### How to complete this task
The full listing should be written out verbatim, and its images should be dropped.

### Data
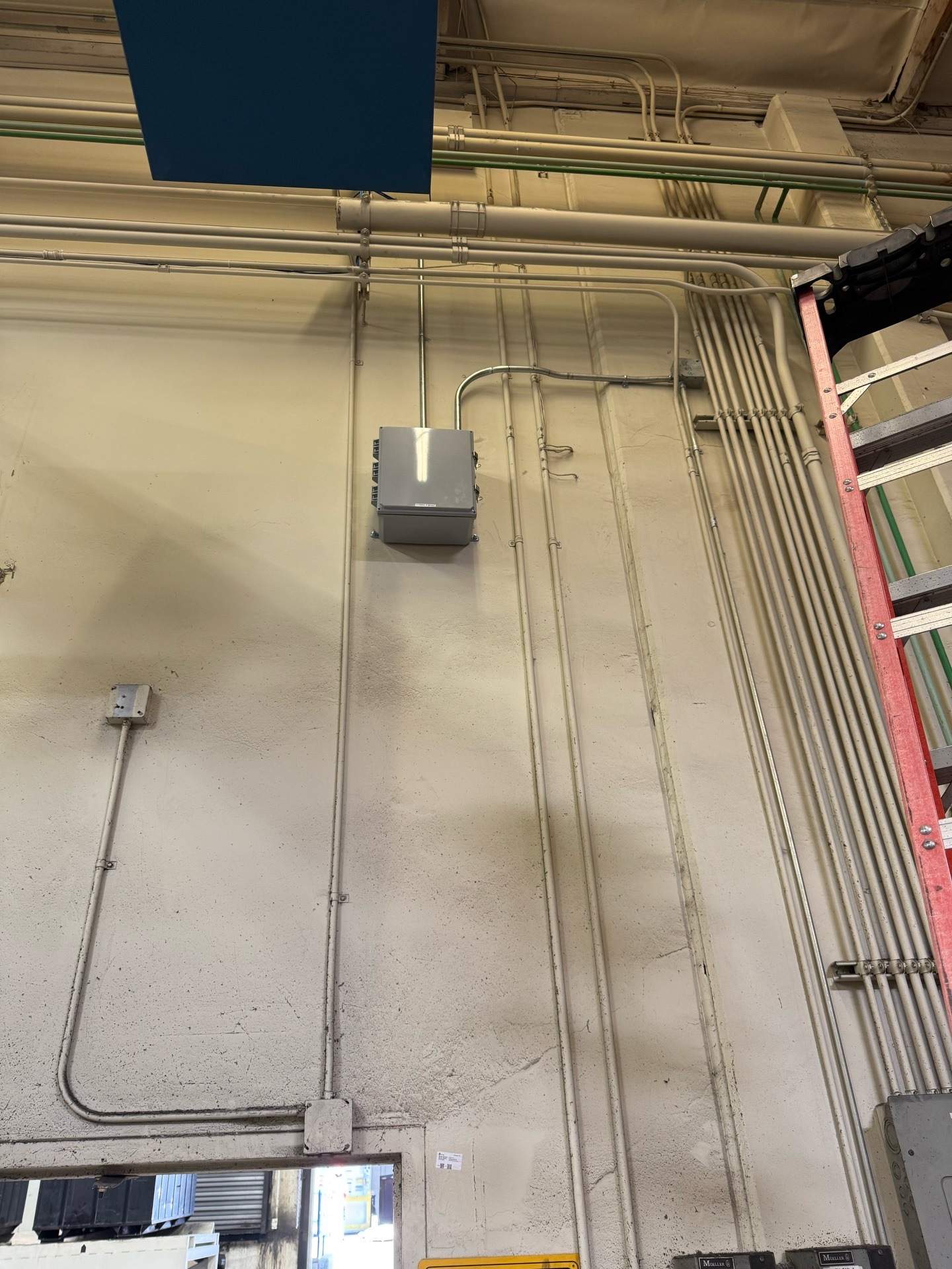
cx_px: 476
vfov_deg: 71.6
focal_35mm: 24
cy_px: 634
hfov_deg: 56.8
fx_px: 880
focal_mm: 6.76
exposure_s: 1/60
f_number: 1.78
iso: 160
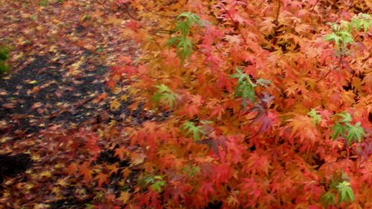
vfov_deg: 15.1
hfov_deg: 25.4
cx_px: 358
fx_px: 789
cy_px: 74
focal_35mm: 80
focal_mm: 6.3
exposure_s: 1/65.3
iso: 123
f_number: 3.1
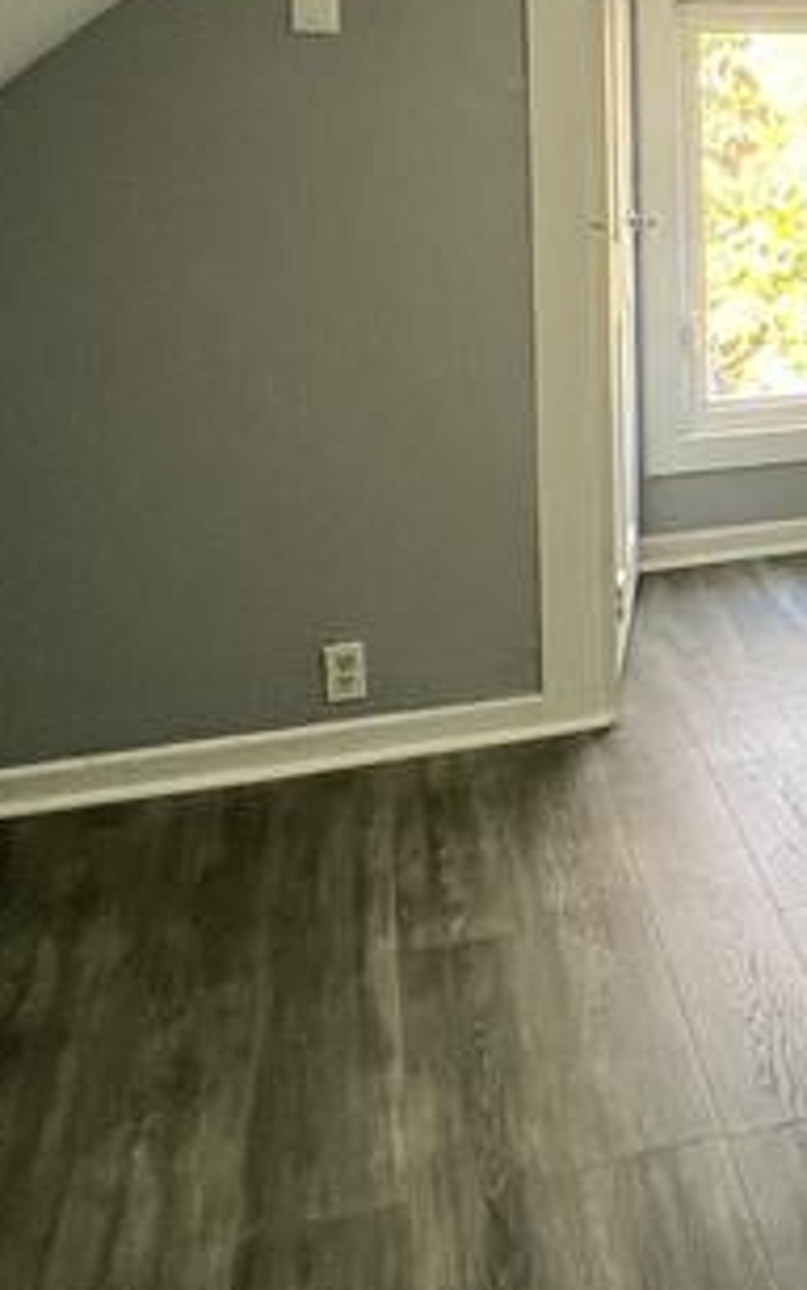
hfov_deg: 23.1
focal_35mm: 46
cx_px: 1181
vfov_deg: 41.1
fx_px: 1618
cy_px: 210
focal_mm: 1.57
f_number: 1.8
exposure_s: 1/60
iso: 160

### Reply to the exercise
cx_px: 476
vfov_deg: 71.6
focal_35mm: 24
cy_px: 634
hfov_deg: 56.8
fx_px: 880
focal_mm: 6.76
exposure_s: 1/60
f_number: 1.78
iso: 160
vfov_deg: 15.1
hfov_deg: 25.4
cx_px: 358
fx_px: 789
cy_px: 74
focal_35mm: 80
focal_mm: 6.3
exposure_s: 1/65.3
iso: 123
f_number: 3.1
hfov_deg: 23.1
focal_35mm: 46
cx_px: 1181
vfov_deg: 41.1
fx_px: 1618
cy_px: 210
focal_mm: 1.57
f_number: 1.8
exposure_s: 1/60
iso: 160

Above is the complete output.